As you can see, when you increase the size of the array, you pay a cost proportional to the original size of the array.
So if you start with an array with one element and add a second element, you have to copy the first element into another array. If you add a third element, you have to copy the other two elements. If you add a fourth element, you have to copy the first three. This adds up to 1+2+3...+N, which is equal to N(N+1)/2, which is in O(N2). See Arithmetic Progression (Wikipedia)
If you resize the array with a geometric progression, you still have to copy the elements each time, but you are copying them fewer times.
If you resize by doubling the array, then when you get some power of two size N, N/2 will have been copied 0 times, N/4 will have been copied once, N/8 will have been copied twice, and so on. The sum of 0N/2 + 1N/4 + 2N/8 + 3N/16... is in O(N). See Geometric Series (Wikipedia)
You do not need to pick doubling, you can pick some other factor, like 1.5x. Choosing a different factor does not change the asymptotic complexity but it does change the real performance.
If you could just allocate space for one more element at the end, and copy the new element there, it would indeed be O(1).
But the standard library doesn't provide a way to do that, mostly because you can't depend on actually being able to do it.
So what normally ends up happening is that you allocate a whole new block of memory, copy (or move) the existing data from the existing block to the new block, then add the new element to the new block.
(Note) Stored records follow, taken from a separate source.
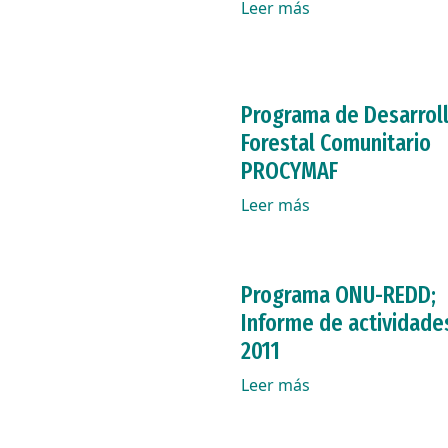
Leer más
Programa de Desarrol
Forestal Comunitario
PROCYMAF
Leer más
Programa ONU-REDD;
Informe de actividade
2011
Leer más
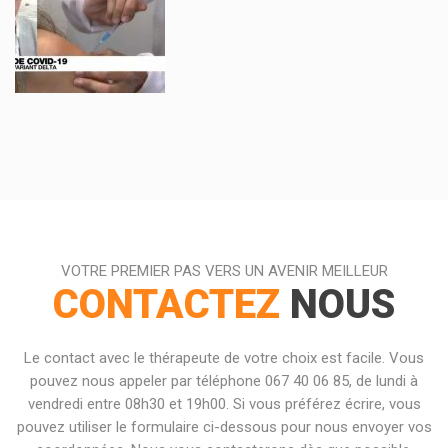
VOTRE PREMIER PAS VERS UN AVENIR MEILLEUR
CONTACTEZ
NOUS
Le contact avec le thérapeute de votre choix est facile. Vous
pouvez nous appeler par téléphone 067 40 06 85, de lundi à
vendredi entre 08h30 et 19h00. Si vous préférez écrire, vous
pouvez utiliser le formulaire ci-dessous pour nous envoyer vos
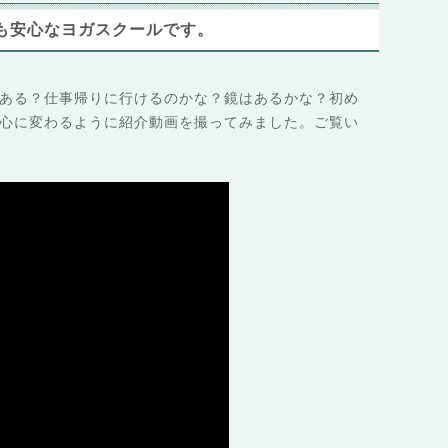
も安心なヨガスクールです。
ある？仕事帰りに行けるのかな？鏡はあるかな？初め
心に変わるように紹介動画を撮ってみました。ご覧い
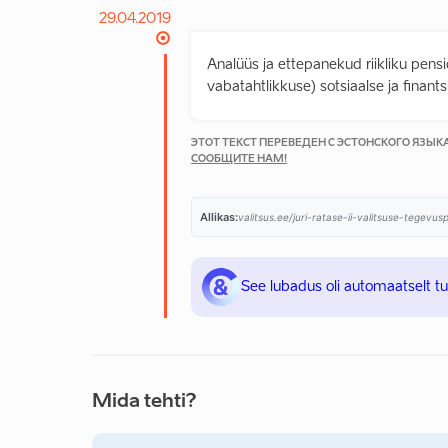
29.04.2019
Analüüs ja ettepanekud riikliku pens
vabatahtlikkuse) sotsiaalse ja finants
ЭТОТ ТЕКСТ ПЕРЕВЕДЕН С ЭСТОНСКОГО ЯЗЫ
СООБЩИТЕ НАМ!
Allikas:
valitsus.ee/juri-ratase-ii-valitsuse-tegevu
See lubadus oli automaatselt t
Mida tehti?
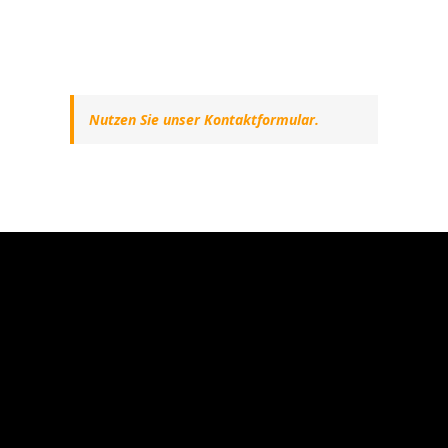
Nutzen Sie unser Kontaktformular.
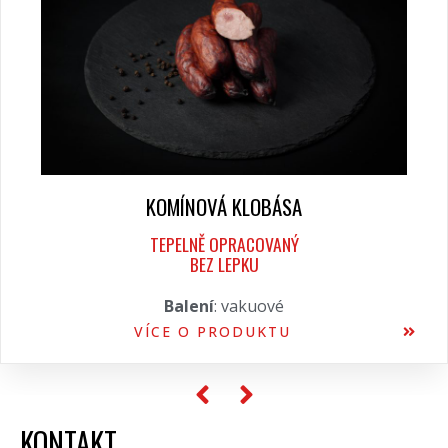
KOMÍNOVÁ KLOBÁSA
TEPELNĚ OPRACOVANÝ
BEZ LEPKU
Balení
: vakuové
VÍCE O PRODUKTU
KONTAKT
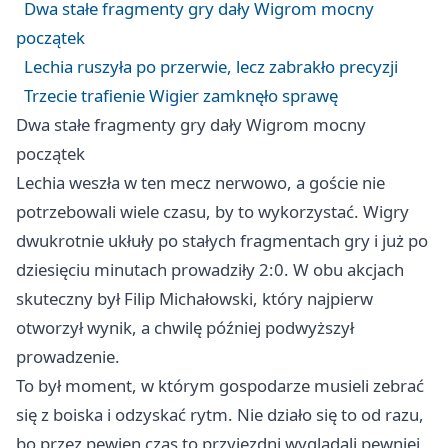
Dwa stałe fragmenty gry dały Wigrom mocny
początek
Lechia ruszyła po przerwie, lecz zabrakło precyzji
Trzecie trafienie Wigier zamknęło sprawę
Dwa stałe fragmenty gry dały Wigrom mocny
początek
Lechia weszła w ten mecz nerwowo, a goście nie
potrzebowali wiele czasu, by to wykorzystać. Wigry
dwukrotnie ukłuły po stałych fragmentach gry i już po
dziesięciu minutach prowadziły 2:0. W obu akcjach
skuteczny był Filip Michałowski, który najpierw
otworzył wynik, a chwilę później podwyższył
prowadzenie.
To był moment, w którym gospodarze musieli zebrać
się z boiska i odzyskać rytm. Nie działo się to od razu,
bo przez pewien czas to przyjezdni wyglądali pewniej,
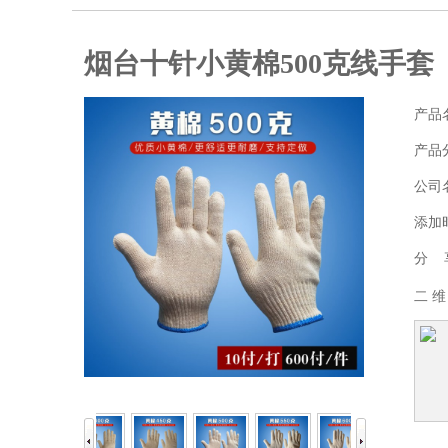
烟台十针小黄棉500克线手套
产品
产品
公司
添加
分 
二 维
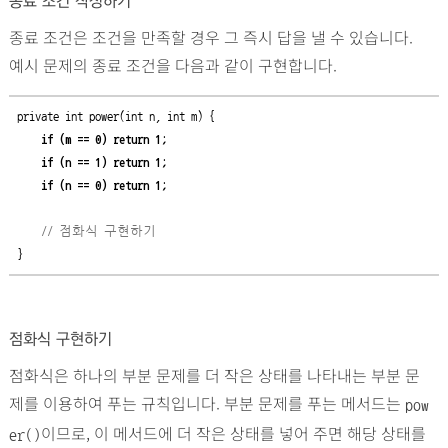
종료 조건 작성하기
종료 조건은 조건을 만족할 경우 그 즉시 답을 낼 수 있습니다.
예시 문제의 종료 조건을 다음과 같이 구현합니다.
private int power(int n, int m) {

   if (m == 0) return 1;
    if (n == 1) return 1;
    if (n == 0) return 1;
// 점화식 구현하기
}
점화식 구현하기
점화식은 하나의 부분 문제를 더 작은 상태를 나타내는 부분 문
제를 이용하여 푸는 규칙입니다. 부분 문제를 푸는 메서드는
pow
이므로, 이 메서드에 더 작은 상태를 넣어 주면 해당 상태를
er()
And that extra step of copying/moving all the elements from the existing block to the new block is linear, meaning that adding a new element is linear.
The difficulty here is that a std::vector keeps its contents in contiguous memory. It's not enough to allocate memory for a single additional element and move it there. You need to guarantee that you have enough memory for the entire container, all in one place. Each allocation might require copying over all previous contents to maintain contiguity, so it's not necessarily actually O(1) to get enough memory for a single additional element.